DPICT Visualizer is a standalone application developed by C-DAC to assist Drug Discovery. It facilitates researchers to visualize multiple simulation trajectory data in accelerated and efficient way. Its key feature is to load multiple trajectory files simultaneously so as to view them together and perform operations on them. The application supports AMBER and GROMACS Trajectory formats and can load pdb files to view molecular structure in ribbon, cartoon and wire rendering options. Various colour coding schemes for the structures according to the users' choice are also incorporated. 


NEtwork relationship Using causal ReasONing (NEURON)

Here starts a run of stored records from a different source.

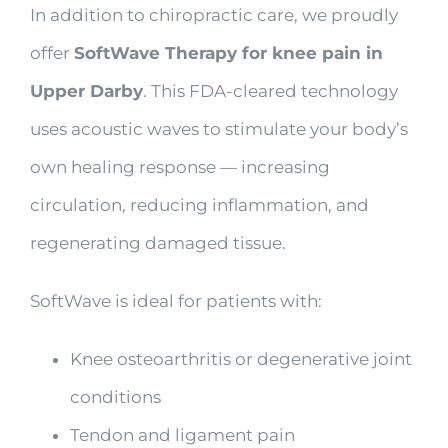
In addition to chiropractic care, we proudly
offer
SoftWave Therapy for knee pain in
Upper Darby
. This FDA-cleared technology
uses acoustic waves to stimulate your body’s
own healing response — increasing
circulation, reducing inflammation, and
regenerating damaged tissue.
SoftWave is ideal for patients with:
Knee osteoarthritis or degenerative joint
conditions
Tendon and ligament pain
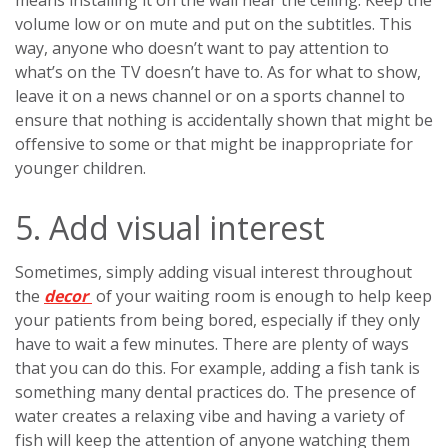
means installing it on the wall near the ceiling. Keep the
volume low or on mute and put on the subtitles. This
way, anyone who doesn’t want to pay attention to
what’s on the TV doesn’t have to. As for what to show,
leave it on a news channel or on a sports channel to
ensure that nothing is accidentally shown that might be
offensive to some or that might be inappropriate for
younger children.
5. Add visual interest
Sometimes, simply adding visual interest throughout
the
decor
of your waiting room is enough to help keep
your patients from being bored, especially if they only
have to wait a few minutes. There are plenty of ways
that you can do this. For example, adding a fish tank is
something many dental practices do. The presence of
water creates a relaxing vibe and having a variety of
fish will keep the attention of anyone watching them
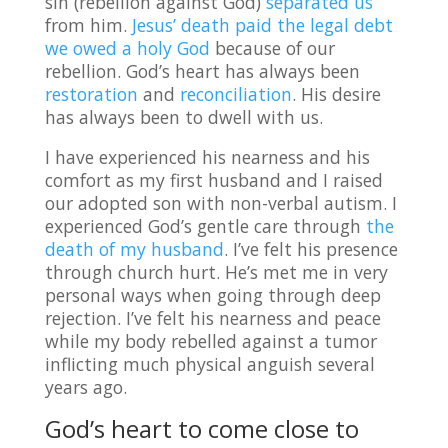
sin (rebellion against God)
separated us
from him.
Jesus’ death paid the legal debt
we owed a holy God
because of our
rebellion. God’s heart has always been
restoration
and
reconciliation
. His desire
has always been to dwell with us.
I have experienced his nearness and his
comfort as my first husband and I raised
our adopted son with non-verbal autism. I
experienced God’s gentle care through
the
death of my husband
. I’ve felt his presence
through church hurt. He’s met me in very
personal ways when going through deep
rejection. I’ve felt his nearness and peace
while my body rebelled against a tumor
inflicting much physical anguish several
years ago.
God’s heart to come close to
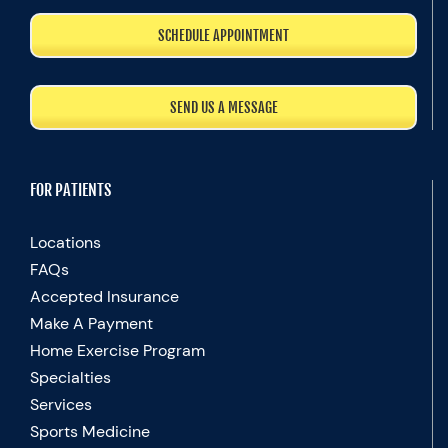
SCHEDULE APPOINTMENT
SEND US A MESSAGE
FOR PATIENTS
Locations
FAQs
Accepted Insurance
Make A Payment
Home Exercise Program
Specialties
Services
Sports Medicine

NEURON is a tool developed by C-DAC that focuses on deriving gene regulatory networks. A gene regulatory network is a collection of genes/molecules and their interactions which together control their functionality. NEURON provides an easy to use interface and helps researchers understand the process of identifying causality in a gene, the relationship of cause and effect. The statistical significance of predictions has been tested using multinomial coefficients derived from randomized data sets. NEURON has been used in studying 70,000 varieties of rice crops in collaboration with the Indian Council of Agricultural Research. DPICT Visualizer and NEURON were launched during the event named "Accelerating Biology 2017: Delivering Precision" held at Pune during January 17-19, 2017.


MOlecular Structure GenerAtor In the Cloud (MOSAIC)

MOSAIC is an OpenStack cloud based conformational search tool developed by C-DAC to explore potential energy surface of biomolecules of interest in parallel mode using semi-empirical method. The tool is useful for finding the target drug ligands. The torsion angle driven conformational search method is useful in a range of chemical design applications, including drug discovery and design of targeted chemical hosts. MOSAIC has easy-to-use interface for the bioinformatics community over Software as a Service (SaaS) platform. MOSAIC was launched during 30th Foundation Day of C-DAC on March 27, 2017 at Pune.

mosaic

MOSAIC- Cloud based Conformational Search Tool


A Big Data Platform for Graph-based Pharmacogenomics Data

Pharmacogenomics studies are widely adopted in clinical practices and these help in understanding the effects of drug and its dosage based on individual's genetic makeup. C-DAC has developed Big Data platform by integrating the existing pharmacogenomics data from multiple sources. A web application has been developed with an easy to use interface for querying this integrated database and to visualize results graphically.

pharmacogenomics

Visualization of Pharmacogenomics data using Big data Platform


H-bond Bigdata Analysis Tool (H-BAT)

Molecular Dynamics (MD) is a computational technique that utilizes Newton’s equations of motion to study the dynamics of various biomolecules and is commonly used by structural biologists. Currently, there is a need to have advanced analytics platforms and algorithms which can analyze data faster and more efficiently. C-DAC implemented an algorithm within the map and reduce paradigm to calculate hydrogen bonding (including water-water interactions) in large trajectories. Benchmarking of the algorithm brought out a linear scalability with up to 5TB of data.